If Trick or Treats taught me anything, it’s that sometimes the scariest part of a horror movie isn’t the killer—it’s realizing you have another 40 minutes to go and the only real danger you’re in is dying of boredom. Written, shot, edited, and directed by Gary Graver (because apparently no one else wanted their name on it), this is the Halloween-themed slasher/dark comedy hybrid that manages to fail at both being scary and being funny, leaving you with 90 minutes of cinematic purgatory.
The “Plot” – And I Use That Word Generously
The movie kicks off with a domestic ambush, as Malcolm O’Keefe is committed to a mental asylum by his wife Joan in a scene so clumsily staged it looks like an improv class that forgot the script. They even fight in a swimming pool for no apparent reason other than “water makes it dramatic,” which it doesn’t.

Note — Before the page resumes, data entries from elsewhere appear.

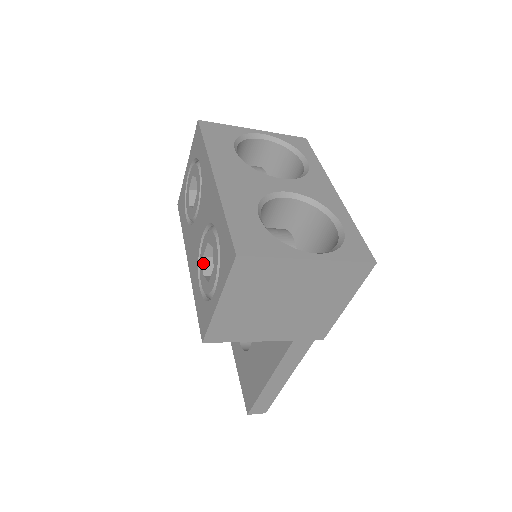
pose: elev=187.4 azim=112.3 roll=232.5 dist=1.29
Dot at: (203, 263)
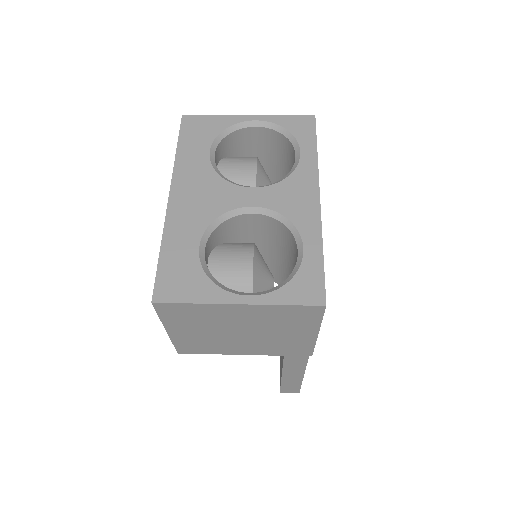
Dot at: occluded
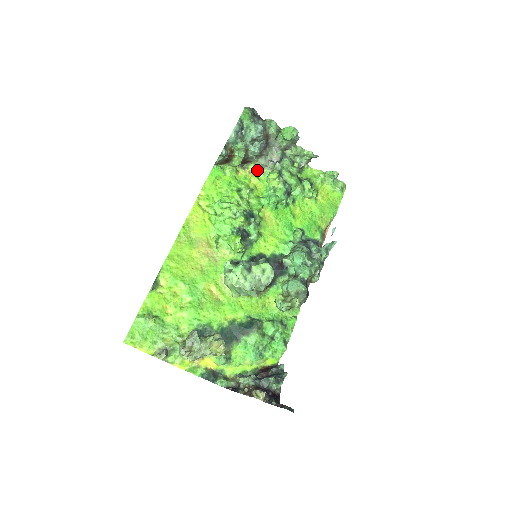
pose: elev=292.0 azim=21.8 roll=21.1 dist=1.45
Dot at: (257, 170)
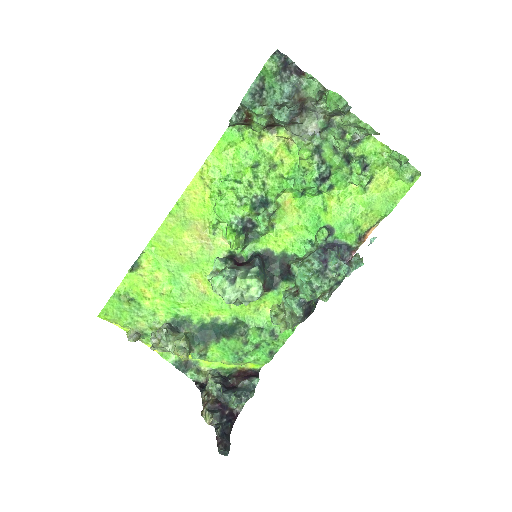
Dot at: (289, 137)
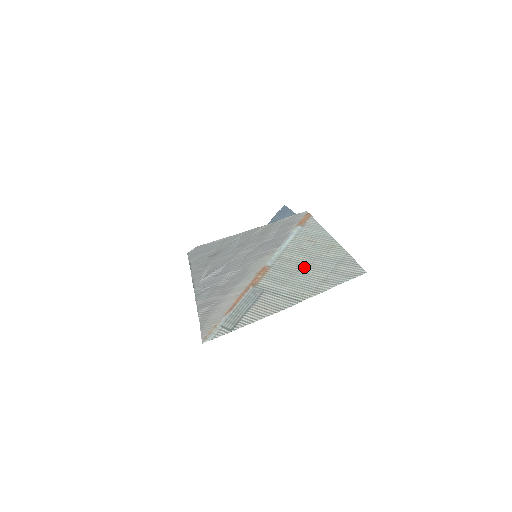
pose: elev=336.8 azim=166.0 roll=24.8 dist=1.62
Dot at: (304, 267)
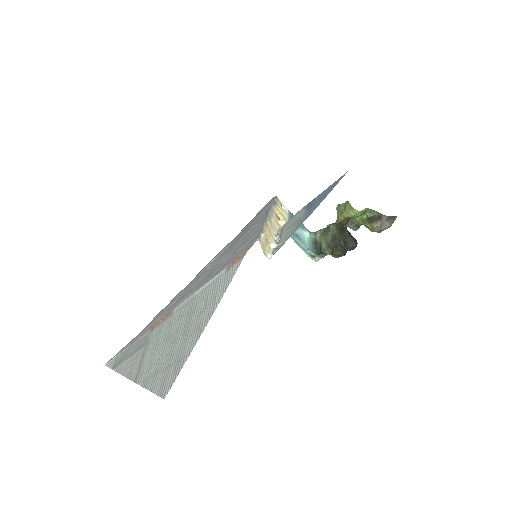
Dot at: (172, 339)
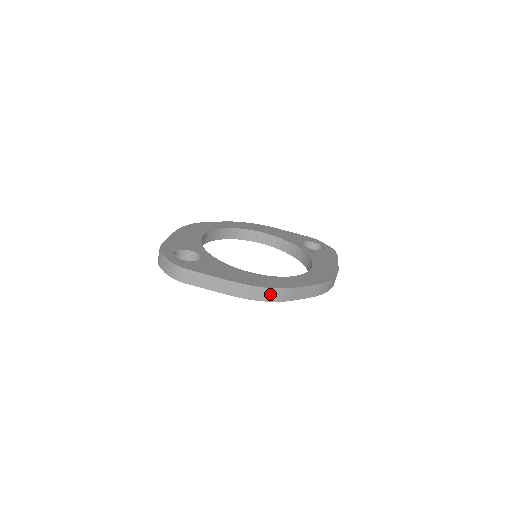
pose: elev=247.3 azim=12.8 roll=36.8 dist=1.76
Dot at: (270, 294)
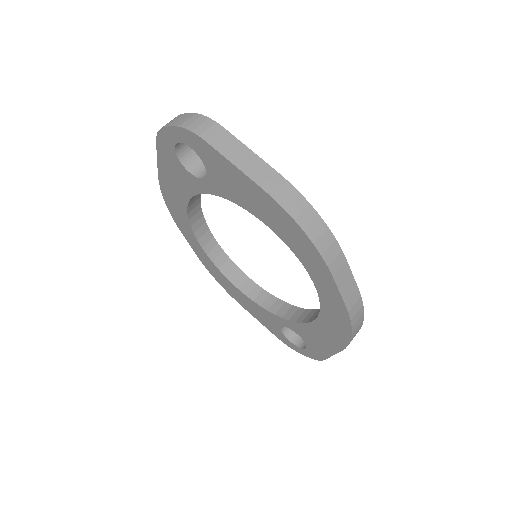
Dot at: (316, 228)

Fast forward a few years, and we meet Linda, a babysitter with the patience of a saint and the survival instincts of a lobotomized goldfish. She’s stuck watching Christopher—Joan’s son—on Halloween night while Joan is off in Vegas doing a magic act with her new husband. Christopher spends most of the film pulling endless “pranks” on Linda, which makes the middle 60% of this movie feel like Home Alone if Kevin were a budding sociopath and the Wet Bandits just never showed up.
Malcolm’s Escape – Or, How Not to Build Tension
While Christopher is busy pretending to be a junior David Copperfield, Malcolm escapes from the asylum in a sequence so devoid of suspense you half expect the guards to wave goodbye and hand him cab fare. He then spends the rest of the movie skulking around, stabbing the wrong people, and taking so long to actually do anything that you start rooting for him just to move the plot along.
The Babysitter From Hell (No, Not the Killer—The Kid)
Christopher is easily one of the most infuriating children ever put on film. His constant fake-out pranks aren’t just annoying—they’re a form of psychological warfare. Smoke bombs, joy buzzers, fake guillotines—by the 40-minute mark, you’re actively hoping the witch from Superstition wanders in just to drown him in that pond. The “dark comedy” aspect hinges entirely on the idea that this is charming mischief. It’s not. It’s like watching a YouTube prank channel run by Satan’s nephew.
Death Scenes on a Budget
The kills are few, far between, and almost aggressively uninspired. Malcolm fatally stabs Linda’s friend Andrea, but only because he mistakes her for Joan—a twist so lazy it feels like the actor just wandered onto the wrong set. There’s a guillotine payoff at the end, but even that feels like a setup for an Itchy & Scratchy gag rather than the climactic moment of a horror movie.
The Ending – And the Last Cheap Trick
Linda manages to rig Christopher’s toy guillotine into an actual deadly weapon (sure, why not) and takes out Malcolm. Just when you think it’s over, the film ends with Christopher about to stab Linda in a freeze-frame, as if the movie is saying, “Yeah, we’re done here, but wouldn’t it be wild if we just… didn’t explain anything?” It’s less of a shocking twist and more of a final prank from the filmmakers: Surprise! There’s no real ending!
Final Verdict – A Treat for No One
Trick or Treats tries to be a slasher with a dark comedic edge, but instead it’s like being stuck in a Halloween party where the only entertainment is a hyperactive child and an escaped mental patient who spends most of the night hiding in your attic doing nothing. The biggest horror is that David Carradine is in this for about five minutes, presumably to pay a phone bill, and Steve Railsback shows up looking like even he’s wondering how he got talked into this.
If you came for scares, you’ll be disappointed. If you came for laughs, you’ll be disappointed. If you came because you heard it was “so bad it’s good,” you might get halfway through before realizing it’s just “so bad it’s bad.”